# Numerical Integration

Numerical Integration is a family of algorithms used to compute the numerical value of definite integrals. 

In statistics, we are often required to compute the integral of univariate and multivariate functions. However, an analytical closed form solution is not always available, due to the form of the intagrand or the shape of of the domain of integration. In these cases, we resort to numerical integration.

In [2]:
import numpy as np

### The Riemann Rule

The Riemann Rule is a very simple method to compute definite integrals in which we divide the integration interval into n equally spaced sub-intervals, and approximate the integral of each sub-interval as the area of a rectangle with length $(x_{i+1} - x_{i})$ and height $f(x_i)$. Finally, to obtain the integral we sum the areas of the sub-intervals.

In [25]:
def f(x):
    return x**3

def analytical_solution(a, b):
    """
    analytical solution of f(x) used to test numerical integration functions
    """
    return (b**4 / 4) - (a**4 / 4)
    
def riemann_rule(f, a, b, n):
    """
    :param f: the function for which we want to compute the integral
    :param a: integration lower bound
    :param b: integration upper bound
    :param n: number of equally spaced sub-intervals
    """
    
    length = (b - a) / n
    subintervals = np.linspace(a, b, n, endpoint=False)
    integral = 0
    
    for x in subintervals:
        integral += length * f(x)
    
    return integral

print('Closed form solution:', analytical_solution(2,10))   
print('Riemann rule approximation:', riemann_rule(f, 2, 10, 1000000))

Closed form solution: 2496.0
Riemann rule approximation: 2495.9960320016153


The approximation provided by the Riemann Rule is good as n increases, but convergence can be very slow. We will now replace the constant approximation of $f(x)$ as a polynomial approximation.

### Trapezoidal Rule

The Trapezoidal rule works again by dividing the integration interval into n equally spaced sub-intervals. but this time we approximate the integral of each sub-interval as the area of a trapezoid, that is as $(x_{i+1} - x_i) / 2 \cdot (f(x_i) + f(x_{i+1})$. To obtain the integral, we then sum the areas of all the trapezoids.

In [28]:
def trapezoidal_rule(f, a, b, n):
    """
    :param f: the function for which we want to compute the integral
    :param a: integration lower bound
    :param b: integration upper bound
    :param n: number of equally spaced sub-intervals
    """
    
    length = (b - a) / n
    subintervals = np.linspace(a, b, n + 1)  # this time we use n+1 because we need the upper bound b
    integral = 0
    
    for i in range(n):
        integral += length * (f(x[i]) + f(x[i+1])) / 2
    
    return integral

print('Closed form solution:', analytical_solution(2,10))   
print('Trapezoidal rule approximation:', riemann_rule(f, 2, 10, 1000000))

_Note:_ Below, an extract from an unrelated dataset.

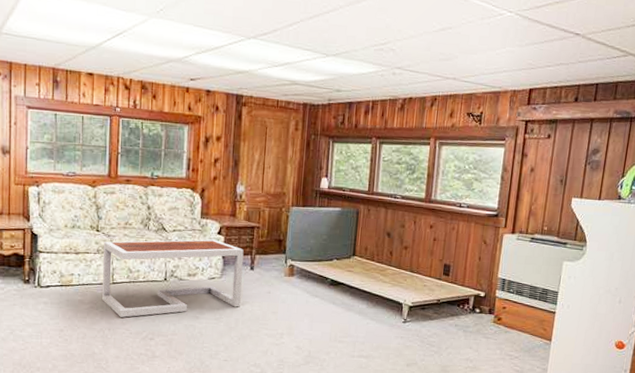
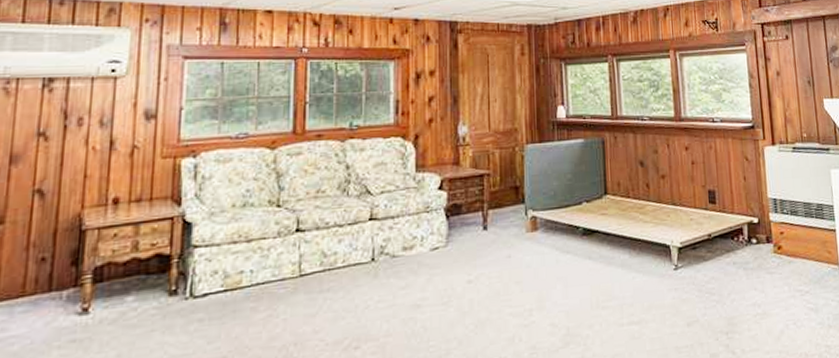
coffee table: present [102,239,244,318] -> none [284,197,474,324]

Closed form solution: 2496.0
Trapezoidal rule approximation: 2495.9960320016153


### Monte Carlo Methods

Unlike the previous methods, Monte Carlo integration is a non-deterministic method, meaning that the output is stochastic and not always the same. 

The idea of Monte Carlo integration is to draw a random sample $(X_1, X_2,...,X_n)$ from a density function $f(x)$, in the interval of integration [a, b]. For each $X_i$ evaluate $f(X_i)$ and multiply the result by $(b-a)$. If we add up the area of the resulting rectangles and average them out, the result is going to get close to the true value of the integral. This is a consequence of the strong law of large numbers.

In [37]:
def monte_carlo(f, a, b, n):
    """
    :param f: the function for which we want to compute the integral
    :param a: integration lower bound
    :param b: integration upper bound
    :param n: size of the random sample of X_i's
    """
    
    sample = np.random.uniform(a, b, n) # generate n numbers from a uniform distribution on [a,b]
    f_sample = f(sample) # evaluate function at each random point
    return np.sum(f_sample * (b - a)) / n


print('Closed form solution:', analytical_solution(2,10))   
print('Monte Carlo approximation:', monte_carlo(f, 2, 10, 1000000))

Closed form solution: 2496.0
Monte Carlo approximation: 2498.199307211208


### References

- Notes on Computational Statistics, Rebecca Graziani.
- https://en.wikipedia.org/wiki/Numerical_integration
- https://en.wikipedia.org/wiki/Monte_Carlo_integration